**Page text:**
--- START ---
# An outsiders(Economist) view of Spain.



## mayotom (Nov 8, 2008)

Simon Black - Sovereign Man

I have been reading this blog for over a year and I have found it very interesting especially simons views on US politics and the potential of south America..



> I've stopped briefly for a quick lunch en route to Andorra, which is a scenic three hour drive due north from Barcelona. The spot that I picked to stop and write to you is absolutely stunning.
> 
> When I first started traveling years ago, I fell in love with Barcelona and the Catalan region of Spain. Part of it is the beauty, and part of it is the area's staunch independence.
> 
> ...


I have to agree on the inflation thing, prices have soared here, anybody have any thoughts on the rest of his assumptions.


----------



## Morten (Apr 20, 2011)

Its a difficult one ... as he is very much speaking from a very specific position in economic thinking, a keynes-inspired economist would counter all his arguments with about the same strength and credibility as he makes them. And I cant seem to find any solid evidence of his claims of 10-25% inflation ... and equally, Keynes never claimed to have a solution to stagflation at hand, which makes it a bit of an odd argument, if thats the actual starting position.

But he makes some good points in my opinion -> Bureaucracy is killing the employment, government spending is too high and unfocused, a return to pesetas and the freedom to maintain a sovereign financial policy might be a necessary and positive outcome etc...


----------



## Pesky Wesky (May 10, 2009)

Thanks for posting this.
I've only read it through quickly, but picked up a couple of things...
A lot of people have talked about bad customer service and I don't usually agree, but yes, it's true that there are large shop surfaces that are very understaffed. Is that a result of the crisis though? I thought it had always been like that.
Inflation, yes. It seems to me that the cost of living has gone up in general, especially energy.
The pesetas thing. Yes, there are few shops who accept pesetas, but is that because they're turning away from the euro? It's the kind of thing that's reported on local news shows as light hearted news. I've always seen the reason reported as basically another way to get people to spend. Apparently there are millions of pesetas still out there (some say it's the under the table money that was difficult to get rid of when the changeover to euros was made) and in the recession it's a way for shop keepers to encourage people to spend (??)


----------



## Sonrisa (Sep 2, 2010)

Pesky Wesky said:


> Thanks for posting this.
> I've only read it through quickly, but picked up a couple of things...
> A lot of people have talked about bad customer service and I don't usually agree, but yes, it's true that there are large shop surfaces that are very understaffed. Is that a result of the crisis though? I thought it had always been like that.
--- END ---
**Source data:**
--- START ---
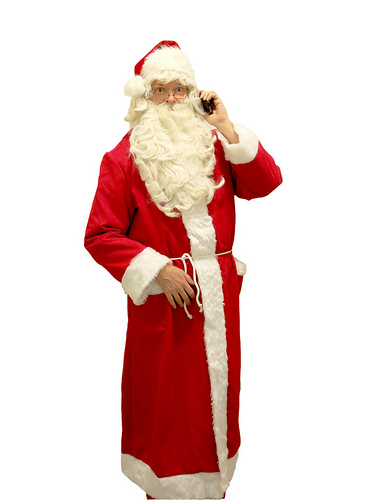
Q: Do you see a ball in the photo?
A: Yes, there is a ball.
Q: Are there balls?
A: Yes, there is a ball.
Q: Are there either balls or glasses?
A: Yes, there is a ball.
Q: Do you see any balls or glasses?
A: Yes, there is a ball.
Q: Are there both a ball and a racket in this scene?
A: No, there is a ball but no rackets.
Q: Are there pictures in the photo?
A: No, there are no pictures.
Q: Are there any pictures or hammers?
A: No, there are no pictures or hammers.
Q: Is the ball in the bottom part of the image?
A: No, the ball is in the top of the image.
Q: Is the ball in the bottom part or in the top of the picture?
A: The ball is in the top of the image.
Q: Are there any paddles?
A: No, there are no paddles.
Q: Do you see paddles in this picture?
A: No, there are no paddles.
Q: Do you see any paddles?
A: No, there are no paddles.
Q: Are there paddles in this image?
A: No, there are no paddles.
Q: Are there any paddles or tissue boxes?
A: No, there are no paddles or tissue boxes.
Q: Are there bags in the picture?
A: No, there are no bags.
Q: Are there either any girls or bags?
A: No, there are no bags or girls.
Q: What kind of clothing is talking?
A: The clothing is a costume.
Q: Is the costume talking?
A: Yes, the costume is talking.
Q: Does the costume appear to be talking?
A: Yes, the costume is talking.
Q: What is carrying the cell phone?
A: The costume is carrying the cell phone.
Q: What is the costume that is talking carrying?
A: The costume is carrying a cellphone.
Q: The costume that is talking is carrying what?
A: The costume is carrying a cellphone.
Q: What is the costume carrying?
--- END ---
**Work request 1:**
In the forum thread about Spain, how long is the drive from Barcelona to Andorra?
**Work request 2:**
Continue the forum thread about Spain from where it stops.

**Answer 1:**
A scenic three-hour drive due north.

**Answer 2:**
> (??)


Yes I also think it has always been like that, on a selfish kind of way, I think shops and larger stores s are just fine that way. I also find that customer service in other contries is a little suffocating, I much prefer to browse, test, try, think and decide by myself than having a bored assistant following me.


----------



## Sonrisa (Sep 2, 2010)

mayotom said:


> Simon Black - Sovereign Man
> 
> I have been reading this blog for over a year and I have found it very interesting especially simons views on US politics and the potential of south America..
> 
> ...


----------



## JoCatalunya (Mar 16, 2011)

Sonrisa said:


> mayotom said:
> 
> 
> > Simon Black - Sovereign Man
> ...


----------



## Morten (Apr 20, 2011)

The pesetas - definitely, the guy is right for the wrong reasons. Those few shops accepting pesetas dont seem to have any ideological reason for doing so, theyre just optimising takings in troubled times. He is right though, that unlike what we´d have thought just 3-4 years ago, the pesetas might return instead of the euro. If and when greece collapses, new turmoil could follow - and the spanish economy is extremely weak. Its not the most likely scenario, but its suddenly possible.

Service in shops - the problem is most often reverse isnt it? In my local tobacco store theres always 4 people on duty...serving a maximum of 2 customers and still often managing to make people wait....its charming and probably ups the quality of life, but it also helps explain why spanish productivity is close to non-existing. 

In reality 3 of those 4 should be fired, those 3 should have their benefits cut to inspire them to look for work, everyone should run faster and the social consequences of such policies should be ignored - and in a generations time the spanish economy would benefit from a competitive level of productivity....now thats how Simon Black, the IMF and that line of economic thinking sees it. I hope theres an alternative.




Pesky Wesky said:


> Thanks for posting this.
> I've only read it through quickly, but picked up a couple of things...
> A lot of people have talked about bad customer service and I don't usually agree, but yes, it's true that there are large shop surfaces that are very understaffed. Is that a result of the crisis though? I thought it had always been like that.
> Inflation, yes. It seems to me that the cost of living has gone up in general, especially energy.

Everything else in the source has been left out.